> **Activity**
Omit every picture and return the rest of the data unaltered.

> **Dataset content**

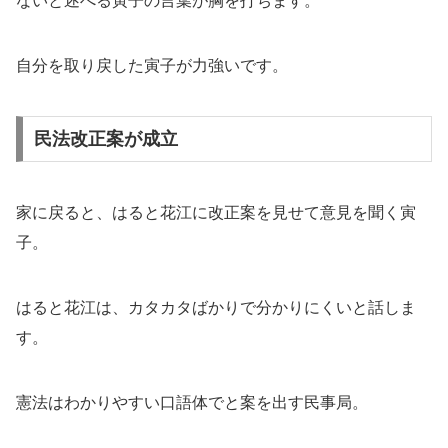
ないと述べる寅子の言葉が胸を打ちます。
自分を取り戻した寅子が力強いです。
民法改正案が成立
家に戻ると、はると花江に改正案を見せて意見を聞く寅
子。
はると花江は、カタカタばかりで分かりにくいと話しま
す。
憲法はわかりやすい口語体でと案を出す民事局。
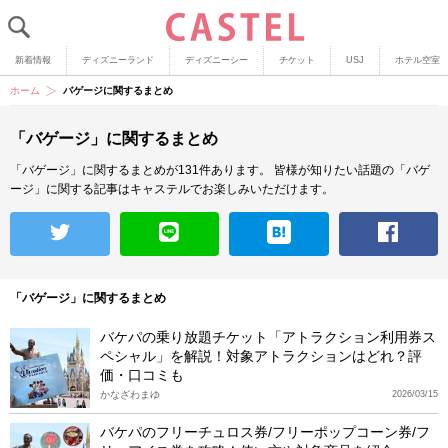
新着情報
ディズニーランド
ディズニーシー
チケット
USJ
ホテル空室
ホーム
バゲージに関するまとめ
「バゲージ」に関するまとめ
「バゲージ」に関するまとめが131件あります。
皆様が知りたい話題の「バゲ
ージ」に関する記事はキャステルでお楽しみいただけます。
「バゲージ」に関するまとめ
バケパの乗り放題チケット「アトラクション利用券ス
ペシャル」を解説！対象アトラクションはどれ？評
価・口コミも
かなざわまゆ
2026/03/15
バケパのフリーチュロス券/フリーポップコーン券/フ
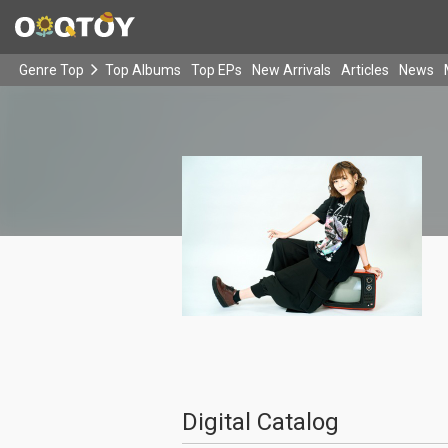
Genre Top
Top Albums
Top EPs
New Arrivals
Articles
News
Digital Catalog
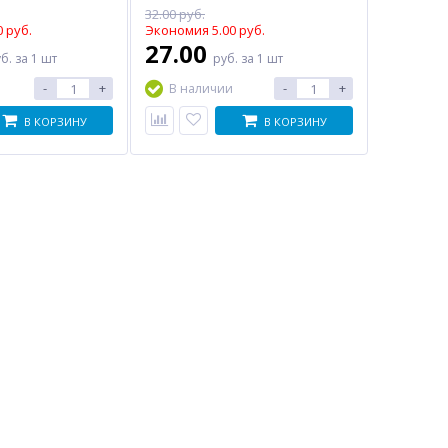
32.00 руб.
 руб.
Экономия 5.00 руб.
27.00
уб.
за 1 шт
руб.
за 1 шт
-
+
-
+
В наличии
В КОРЗИНУ
В КОРЗИНУ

> **Reply**
ないと述べる寅子の言葉が胸を打ちます。
自分を取り戻した寅子が力強いです。
民法改正案が成立
家に戻ると、はると花江に改正案を見せて意見を聞く寅
子。
はると花江は、カタカタばかりで分かりにくいと話しま
す。
憲法はわかりやすい口語体でと案を出す民事局。
新着情報
ディズニーランド
ディズニーシー
チケット
USJ
ホテル空室
ホーム
バゲージに関するまとめ
「バゲージ」に関するまとめ
「バゲージ」に関するまとめが131件あります。
皆様が知りたい話題の「バゲ
ージ」に関する記事はキャステルでお楽しみいただけます。
「バゲージ」に関するまとめ
バケパの乗り放題チケット「アトラクション利用券ス
ペシャル」を解説！対象アトラクションはどれ？評
価・口コミも
かなざわまゆ
2026/03/15
バケパのフリーチュロス券/フリーポップコーン券/フ
Genre Top
Top Albums
Top EPs
New Arrivals
Articles
News
Digital Catalog
32.00 руб.
 руб.
Экономия 5.00 руб.
27.00
уб.
за 1 шт
руб.
за 1 шт
-
+
-
+
В наличии
В КОРЗИНУ
В КОРЗИНУ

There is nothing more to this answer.